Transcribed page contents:

—————

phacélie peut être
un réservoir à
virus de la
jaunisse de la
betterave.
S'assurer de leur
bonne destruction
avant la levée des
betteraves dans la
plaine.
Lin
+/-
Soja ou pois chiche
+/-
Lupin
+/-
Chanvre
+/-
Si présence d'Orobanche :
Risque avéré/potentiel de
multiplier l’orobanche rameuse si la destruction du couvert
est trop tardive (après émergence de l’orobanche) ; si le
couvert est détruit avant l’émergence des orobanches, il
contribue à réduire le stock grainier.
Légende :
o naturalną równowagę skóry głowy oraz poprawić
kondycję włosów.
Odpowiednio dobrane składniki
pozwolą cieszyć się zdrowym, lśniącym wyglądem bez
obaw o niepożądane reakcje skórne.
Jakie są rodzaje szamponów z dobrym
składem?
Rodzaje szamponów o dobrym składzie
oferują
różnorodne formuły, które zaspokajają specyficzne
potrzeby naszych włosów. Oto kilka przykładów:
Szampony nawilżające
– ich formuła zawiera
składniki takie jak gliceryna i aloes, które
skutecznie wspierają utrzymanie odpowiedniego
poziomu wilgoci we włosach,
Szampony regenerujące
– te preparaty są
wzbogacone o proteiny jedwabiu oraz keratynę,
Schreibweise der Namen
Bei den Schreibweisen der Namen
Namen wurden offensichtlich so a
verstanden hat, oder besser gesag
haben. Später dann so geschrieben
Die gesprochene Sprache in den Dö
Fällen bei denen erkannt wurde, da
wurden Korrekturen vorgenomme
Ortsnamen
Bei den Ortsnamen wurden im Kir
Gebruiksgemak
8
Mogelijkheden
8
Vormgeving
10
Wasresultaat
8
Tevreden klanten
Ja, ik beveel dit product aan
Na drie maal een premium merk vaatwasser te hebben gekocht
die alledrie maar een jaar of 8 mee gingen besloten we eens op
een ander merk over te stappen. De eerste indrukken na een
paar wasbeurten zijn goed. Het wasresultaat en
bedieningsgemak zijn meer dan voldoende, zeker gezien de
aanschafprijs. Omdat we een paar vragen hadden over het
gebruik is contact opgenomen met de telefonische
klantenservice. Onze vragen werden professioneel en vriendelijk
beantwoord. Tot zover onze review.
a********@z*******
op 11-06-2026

—————

▶ Action item: Quote, with nothing altered, all lines from the start of the entries to the line that carries "kondycję włosów.", inclusive.

▶ Reply:
phacélie peut être
un réservoir à
virus de la
jaunisse de la
betterave.
S'assurer de leur
bonne destruction
avant la levée des
betteraves dans la
plaine.
Lin
+/-
Soja ou pois chiche
+/-
Lupin
+/-
Chanvre
+/-
Si présence d'Orobanche :
Risque avéré/potentiel de
multiplier l’orobanche rameuse si la destruction du couvert
est trop tardive (après émergence de l’orobanche) ; si le
couvert est détruit avant l’émergence des orobanches, il
contribue à réduire le stock grainier.
Légende :
o naturalną równowagę skóry głowy oraz poprawić
kondycję włosów.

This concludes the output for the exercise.